Potrei come fanno molti,inventare,magari tessendo la trama del racconto con la realtà oggettiva dei tempi vissuti,a me bastano i miei
ricordi,l'assurdità splendida della mia esistenza fino ad ora,per riempire pagine e pagine ,anche se a volte io stesso stento a credermi,ma la mia lucidità,che è stata per anni la mia croce e la mia condanna,mi dà la fiducia e la forza di andare a scavare in quei cimiteri dell'anima,parco giochi di quasi tutti gli psicoterapeuti Junghiani,Ghestaltiani ecc,in quei luoghi dove hanno origine tutte le paure,concimate dalle esperienze umane.

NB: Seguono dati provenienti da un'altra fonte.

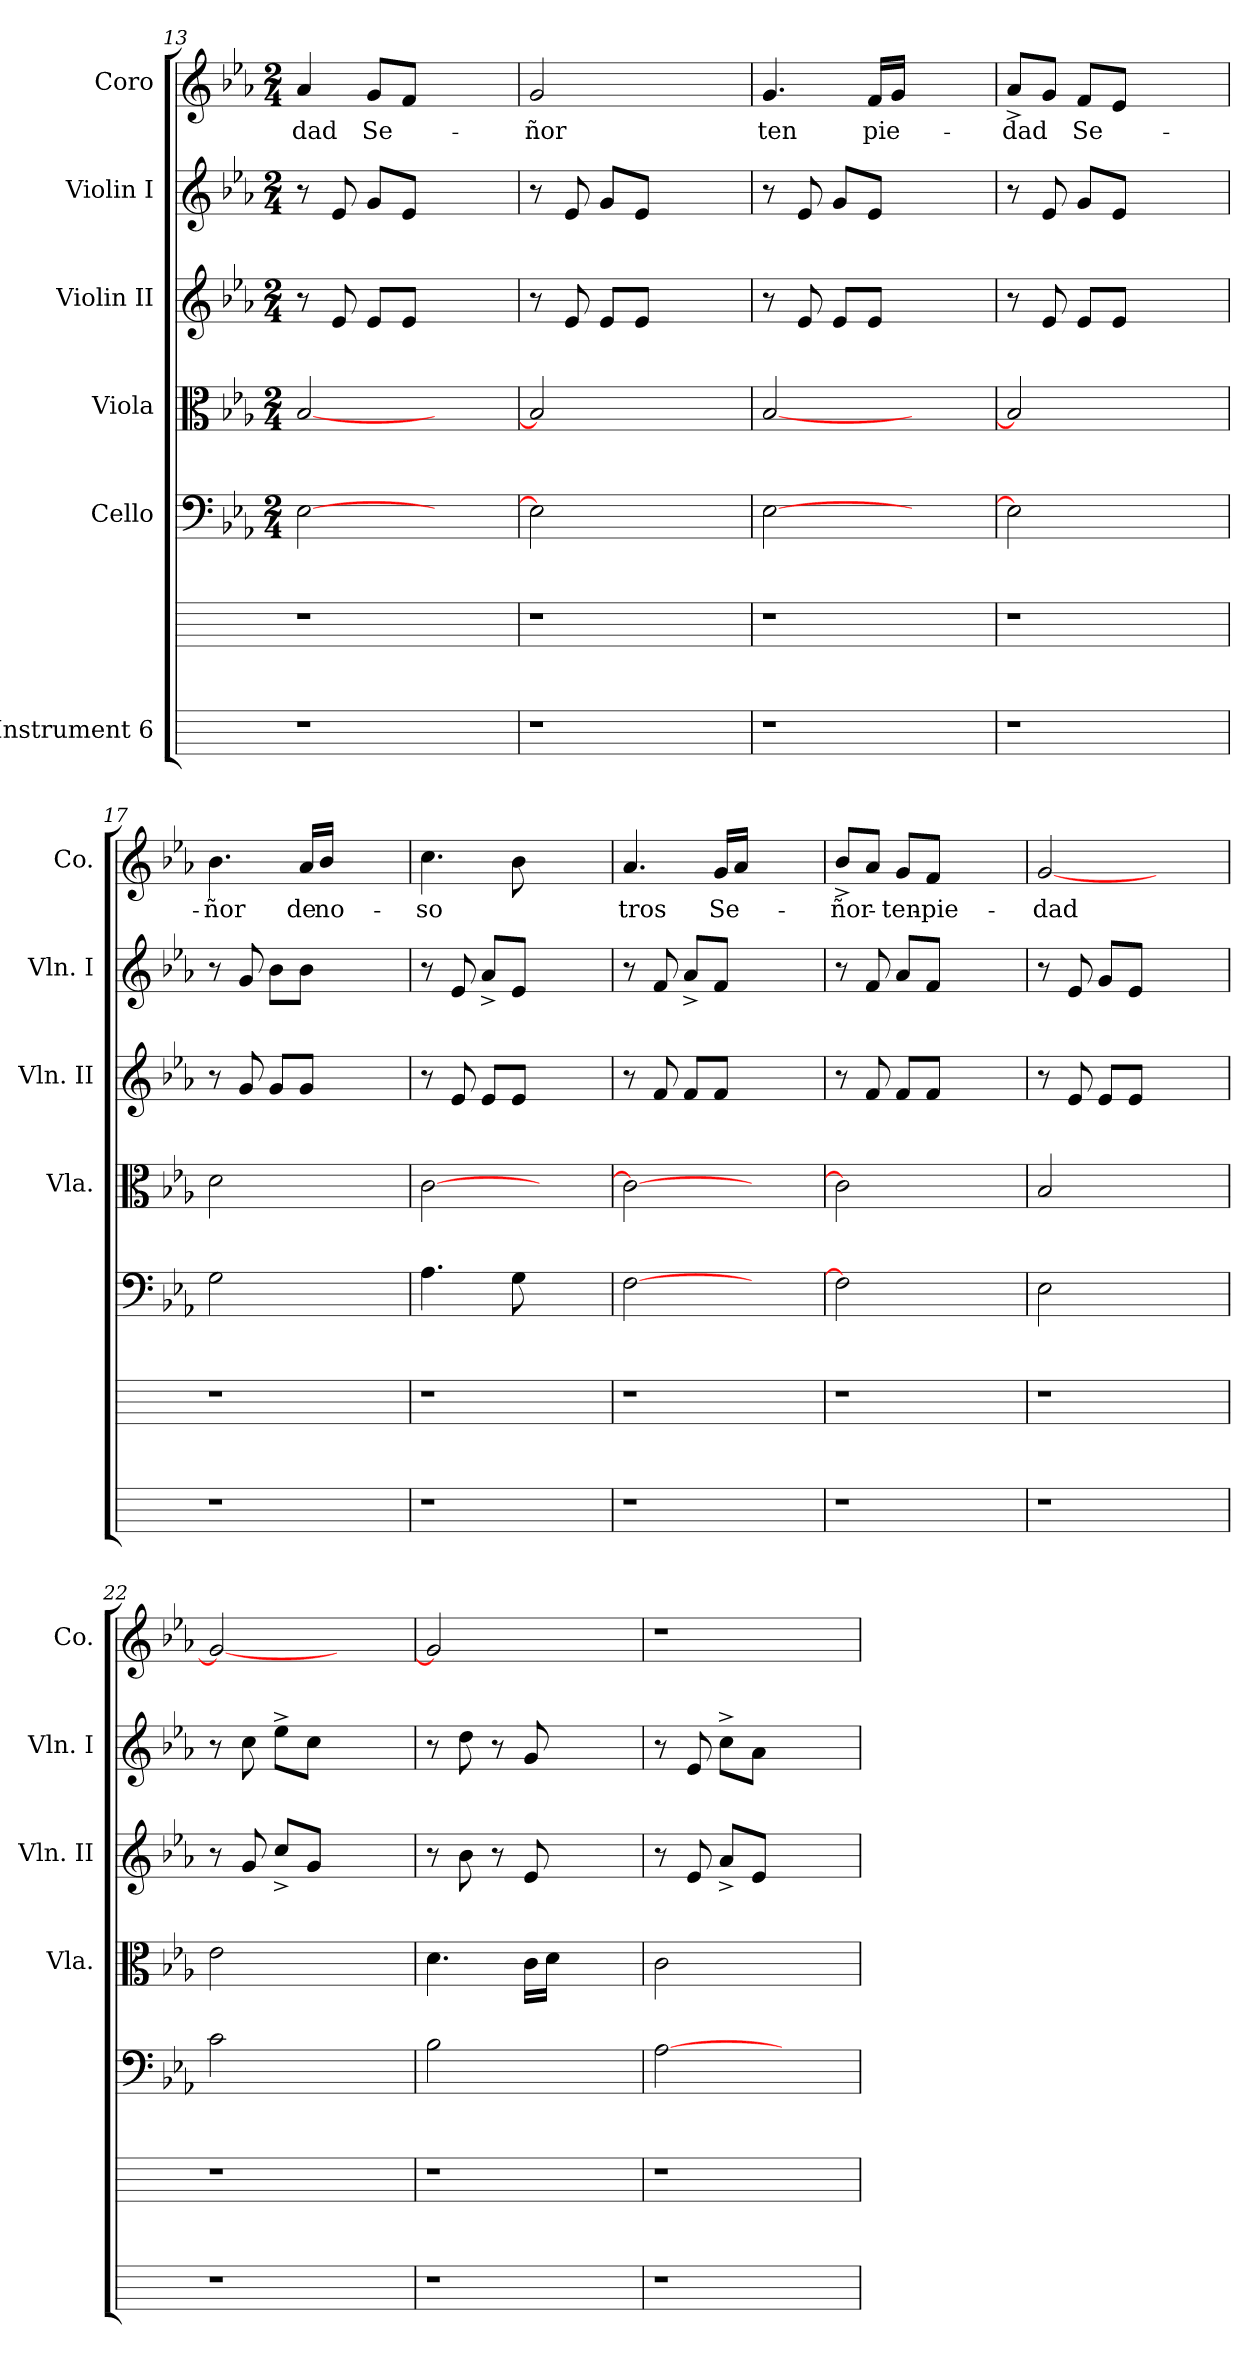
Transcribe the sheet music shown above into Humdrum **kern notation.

Ricordare,tutto ,le cose belle e le più orripilanti,ricordarsi di sè,della
proppria umanità e della propria appartenenza divina,senza negare,affinchè lo spessore della nostra entità sia un blocco unico,senza negarsi per evitare una continua frammentazione che ci sparpaglia sui sentieri della vita,dove certo non mancheranno mai i corvi pronti a cibarsi di tutto quello che nel tempo perdiamo.
Un ritardo disse...fatto stà che all'alba del sedicesimo giorno di febbraio venni fuori io,con una tale foga che se non c'erano le sbarre del letto sarei finito in terra sul pavimento della sala doglie della clinica
Guarnieri a Centocelle ,mitico quartiere dell'estrema periferia romana, che all'epoca era solo campagna dove fare un pò di cicoria ,dove gli ultimi pecorari resistevano, ai bordi della via Casilina con le loro bestiole all'accanimento dei rampanti palazzinari che cementificavano
tutto,sentimenti compresi ,nel nome di quel benessere che personalmente non ho mai conosciuto e come me penso molti altri disadattati. Personaggi sfigati nati in'ibride periferie ,disorientati dalla voglia forsennata di benessere di quella generazione che ci aveva partorito,quei figli della guerra,poveri padri orfani di pace,perennemente affamati,bulimici d'amore a noi ci
ingozzavano di cibo e di senso del dovere.